How school testing affects Mather Elementary
Homemade posters cover the walls and papier mché globes hang from every fluorescent light fixture. On this day,[link widoczny dla zalogowanych], she even lets her kids have a pizza party and watch "Tuck Everlasting" - a story they had studied in class.
But ask Ms. McCann, and she'll tell you that the picture is deceiving. It used to be that such culminating activities - "the fun stuff that brings it all together" - were relatively commonplace. Now, a day like this is an anomaly.
Her story holds increasing relevance for every schoolchild and parent nationwide. Congress is now poised to require testing for public-school students in Grades 3 through 8 - a key provision of the most sweeping federal education reforms in 40 years. It's a change that,[link widoczny dla zalogowanych], as McCann's classroom shows,[link widoczny dla zalogowanych], can revamp entire curriculums,[link widoczny dla zalogowanych], altering what and how children learn.

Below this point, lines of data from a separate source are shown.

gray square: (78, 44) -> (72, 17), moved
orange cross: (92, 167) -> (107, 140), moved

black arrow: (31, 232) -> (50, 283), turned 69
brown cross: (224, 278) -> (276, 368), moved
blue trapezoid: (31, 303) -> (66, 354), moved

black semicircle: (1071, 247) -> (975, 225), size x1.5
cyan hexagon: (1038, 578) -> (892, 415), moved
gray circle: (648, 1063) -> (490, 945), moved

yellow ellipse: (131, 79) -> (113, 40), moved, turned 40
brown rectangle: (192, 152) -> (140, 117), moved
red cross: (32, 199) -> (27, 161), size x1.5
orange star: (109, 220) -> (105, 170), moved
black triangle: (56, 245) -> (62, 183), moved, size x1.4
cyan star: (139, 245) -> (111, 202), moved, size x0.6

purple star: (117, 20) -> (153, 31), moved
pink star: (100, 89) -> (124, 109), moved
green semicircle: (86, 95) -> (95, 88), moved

While teacher prerogative and creativity,[link widoczny dla zalogowanych], enshrined in the 1960s, are likely to persist in classrooms across the US,[link widoczny dla zalogowanych], the testing requirement represents a fundamental shift in America's educational course. Hirsch of the University of Virginia in Charlottesville. "In the old system, what was at stake was individual achievement, but that approach has had disastrous effects on equity."
A mixed response
Massachusetts first began its Comprehensive Assessment System exams in math,[link widoczny dla zalogowanych], science, and English in 1998. In many suburban districts of Massachusetts, this new direction has been met with derision, as parents and teachers call the tests superficial and ineffective. In urban and rural areas, however, more educators have been open to the idea.
As a result,[link widoczny dla zalogowanych], the changes in what is taught can vary hugely - from stolid refusal to "teach to the test" to complete overhauls in the curriculum - and those extremes are nowhere more apparent than in the suburban Wellesley Middle School and Mather Elementary here in Boston.

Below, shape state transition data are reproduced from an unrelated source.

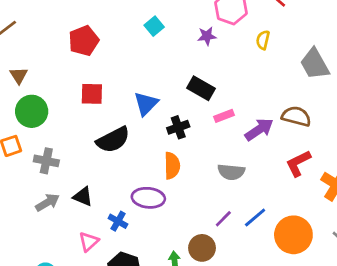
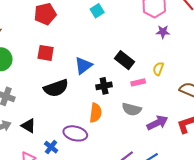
purple star: (207, 36) -> (163, 32), moved
yellow semicircle: (263, 40) -> (158, 69), moved
purple arrow: (259, 129) -> (157, 123), moved
gray semicircle: (231, 172) -> (132, 109), moved

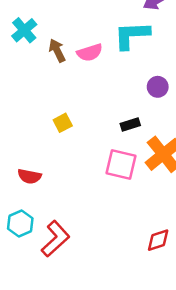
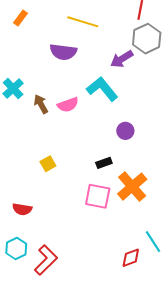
cyan L-shape: (132, 35) -> (102, 89), turned 56

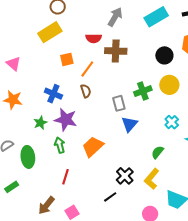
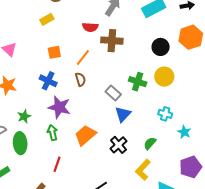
yellow rectangle: (50, 32) -> (47, 19), size x0.6
orange square: (67, 59) -> (54, 52), moved
green cross: (143, 91) -> (138, 82), turned 36
gray rectangle: (119, 103) -> (113, 93), turned -35
cyan cross: (172, 122) -> (165, 114), turned -32
green star: (40, 123) -> (24, 116), moved
black cross: (125, 176) -> (119, 145), moved

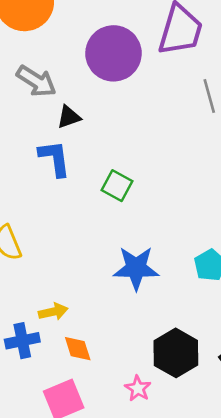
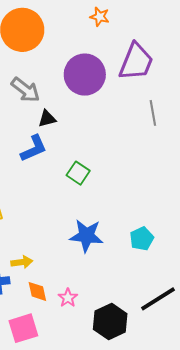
blue L-shape: (55, 158) -> (34, 148), turned 68
black hexagon: (176, 353) -> (110, 322), moved
pink star: (138, 388) -> (68, 298), moved

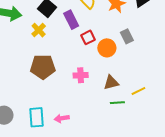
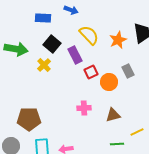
brown pentagon: (43, 67) -> (29, 119), moved
yellow line: (138, 91) -> (137, 132), moved
green line: (117, 103) -> (117, 144), moved

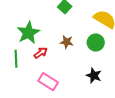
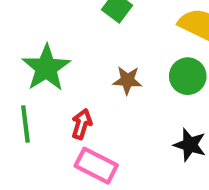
red arrow: (41, 53) -> (82, 124), moved, turned -32

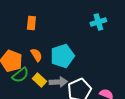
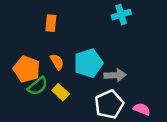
cyan cross: (98, 22) -> (121, 15), moved
gray arrow: (58, 82) -> (115, 75), moved

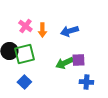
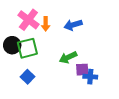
pink cross: (25, 26) -> (28, 20), size x1.5
purple square: (78, 60) -> (82, 70), moved

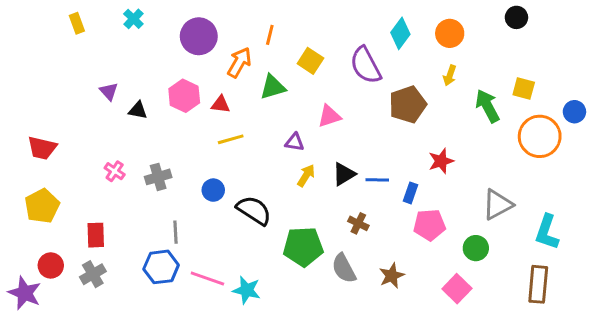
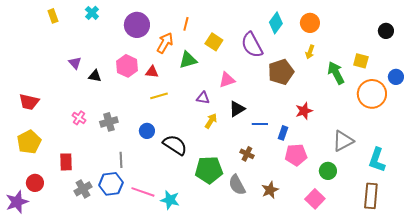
black circle: (516, 17) -> (386, 31), moved
black triangle: (344, 174) -> (237, 109), moved
gray cross: (93, 274) -> (83, 189), moved
purple star: (25, 293) -> (17, 202), turned 30

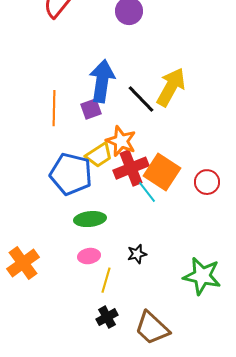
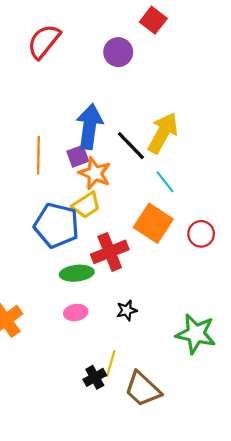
orange star: (121, 141) -> (95, 173), moved
red cross: (131, 168) -> (110, 252), moved
cyan line: (147, 192) -> (165, 182), moved
yellow line: (106, 280) -> (111, 364), moved

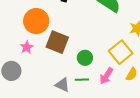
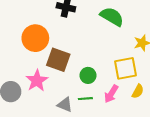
pink star: (27, 47) -> (37, 81), moved, size x1.5
yellow square: (121, 52) -> (126, 68), turned 30

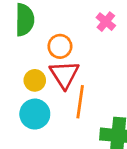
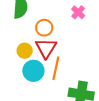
cyan circle: (35, 114) -> (33, 71), moved

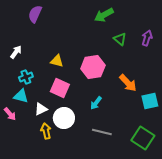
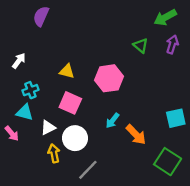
green arrow: (104, 15) -> (165, 17), moved
orange arrow: (128, 83) -> (136, 135), moved
gray line: (102, 132) -> (88, 170), moved, turned -60

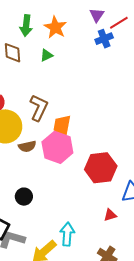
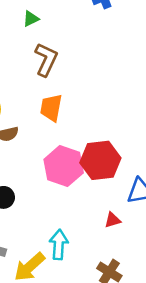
brown L-shape: (39, 108) -> (46, 60), moved
pink hexagon: (57, 147) -> (64, 166), moved

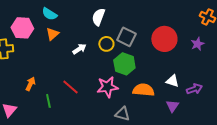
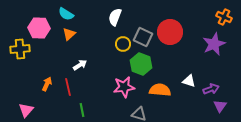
red circle: (164, 39) -> (170, 32), moved
purple star: (197, 44) -> (214, 44), size x1.6
white arrow: (79, 49) -> (80, 65), moved
red line: (70, 87) -> (68, 87), moved, turned 36
green line: (48, 101) -> (82, 110), moved
purple triangle: (172, 106) -> (220, 106), moved

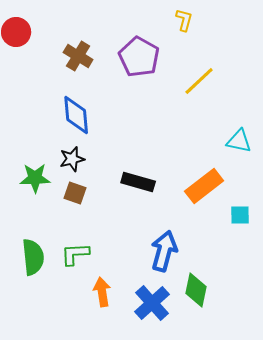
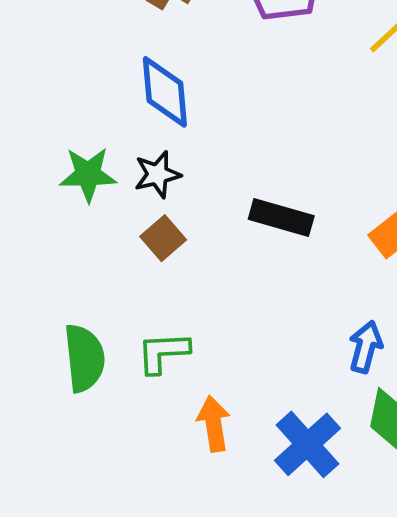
green star: (35, 178) -> (88, 174), moved
brown square: (75, 193) -> (163, 238), turned 30
blue arrow: (164, 251) -> (366, 347), moved, size x0.7

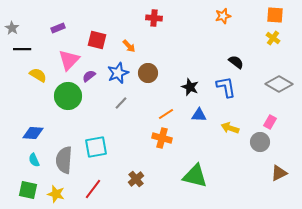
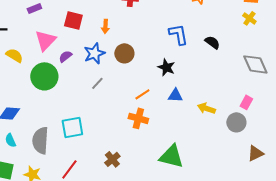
orange arrow: (129, 46) -> (105, 26), turned 48
gray diamond: (279, 84) -> (255, 64), turned 36
blue L-shape: (226, 87) -> (178, 34), moved

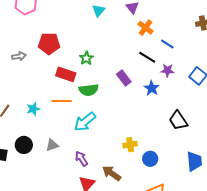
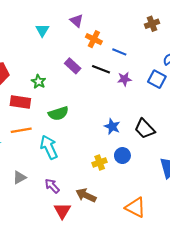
purple rectangle: (124, 78) -> (73, 66), moved
blue star: (152, 88) -> (112, 126), moved
green semicircle: (89, 90) -> (58, 113), moved
cyan arrow: (85, 122) -> (49, 147), turned 115
blue circle: (150, 159) -> (122, 156), moved

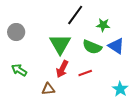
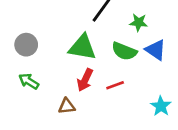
gray circle: (16, 32) -> (26, 45), moved
green triangle: (60, 44) -> (82, 47), turned -50

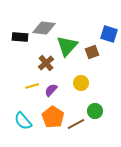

Even from the outside,[link widoczny dla zalogowanych], the schools are a study in contrasts. Set along a quiet side street,[link widoczny dla zalogowanych], Wellesley Middle School almost gives the impression of a college campus in miniature, front quad and all. Mather, meanwhile,[link widoczny dla zalogowanych], rises from its black asphalt seat in a three-story block of red brick. Sneakers squeak impatiently on linoleum floors, and light fixtures in principal Kim Marshall's office rattle as children play in the gym overhead.

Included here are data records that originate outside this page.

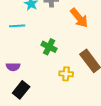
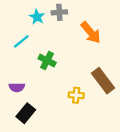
cyan line: (17, 26) -> (21, 41), turned -35
green cross: (49, 47) -> (47, 60), moved

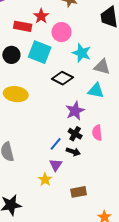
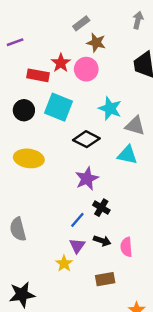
pink circle: (61, 32) -> (86, 69), moved
purple star: (75, 111) -> (87, 179), moved
pink semicircle: (97, 133) -> (126, 247), moved
black arrow: (73, 152) -> (102, 241), moved

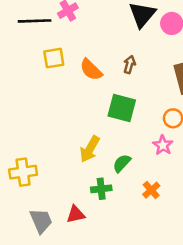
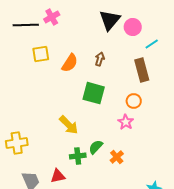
orange semicircle: (91, 70) -> (70, 63), turned -102
yellow arrow: (90, 149) -> (69, 125), turned -75
green semicircle: (122, 163) -> (96, 147), moved

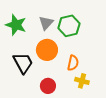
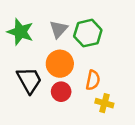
red circle: (48, 86) -> (61, 92), moved

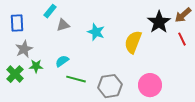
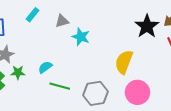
gray triangle: (63, 25) -> (62, 21), moved
yellow semicircle: (133, 42) -> (124, 62), moved

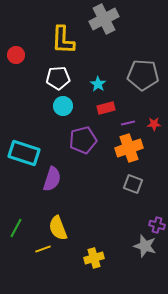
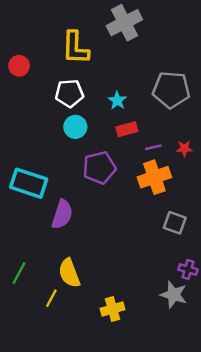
gray square: (133, 184) -> (175, 223), moved
yellow line: (43, 249) -> (51, 298), turned -42

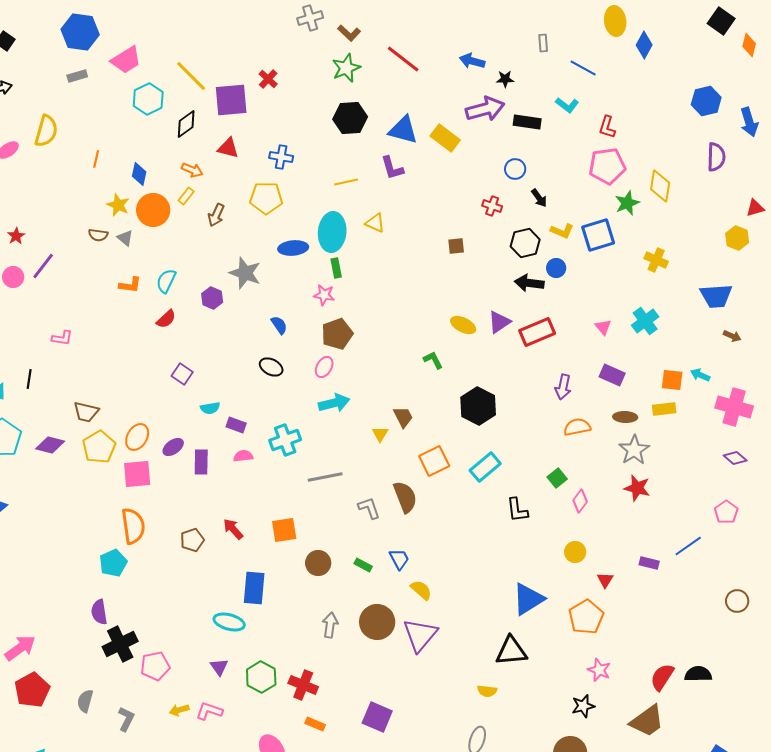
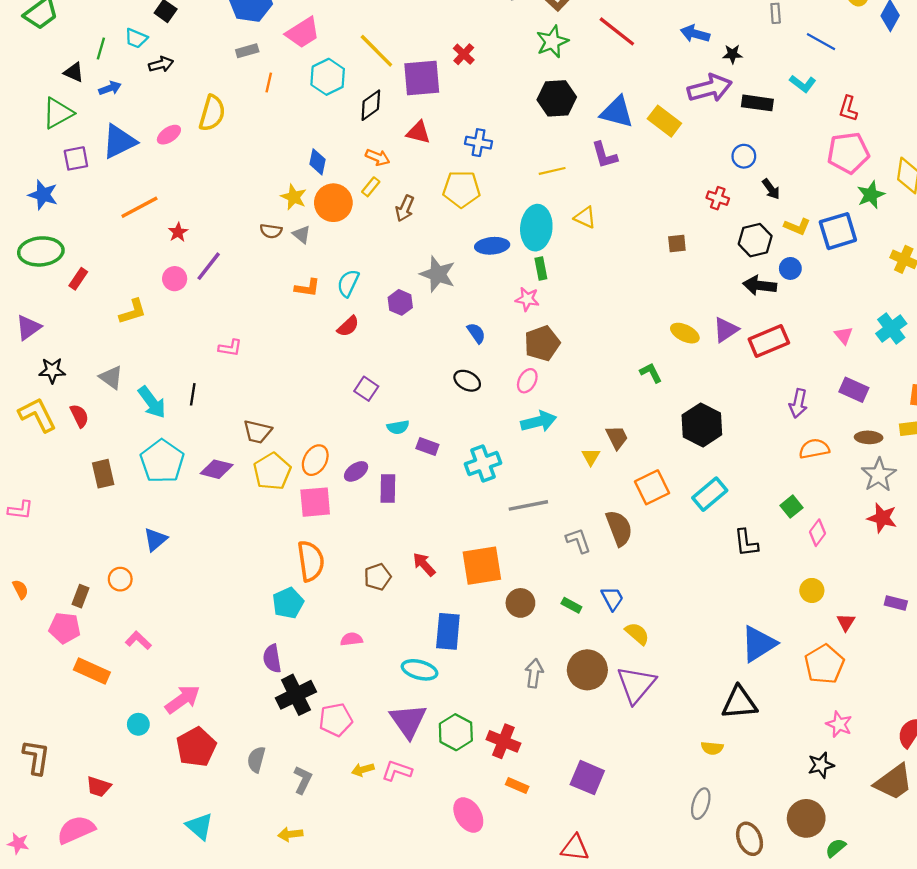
orange line: (96, 159) -> (269, 82), moved
pink semicircle: (243, 456) -> (352, 639), moved
orange square: (284, 530) -> (482, 566), size x1.4
purple triangle: (219, 667) -> (408, 721), size x1.8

Yet when Mr. Marshall looks at students both here and across the state, he sees the same need: a better,[link widoczny dla zalogowanych], more unified curriculum. Massachusetts' standardized test,[link widoczny dla zalogowanych], called the MCAS,[link widoczny dla zalogowanych], is a step toward that goal, he says,[link widoczny dla zalogowanych], and has already helped his students.
"The target that MCAS gave us was much harder than we had before," says Marshall,[link widoczny dla zalogowanych], whose circular glasses and wavy hair give his appearance the slightest hint of a trimmer Steve Forbes. "We looked at the test and said,[link widoczny dla zalogowanych], 'This is much more than we're getting out of our kids.' "
So the school changed its entire curriculum - from kindergarten through fifth grade - to match MCAS expectations. This might force teachers to give up cherished subjects, Marshall acknowledges,[link widoczny dla zalogowanych], but it doesn't have to make instruction a colorless exercise of memorizing dates.
"I draw a distinction between the 'what' and the 'how to,[link widoczny dla zalogowanych],' " he explains. "The 'what' needs to be fixed,[link widoczny dla zalogowanych], but the 'how to' is where creativity comes in."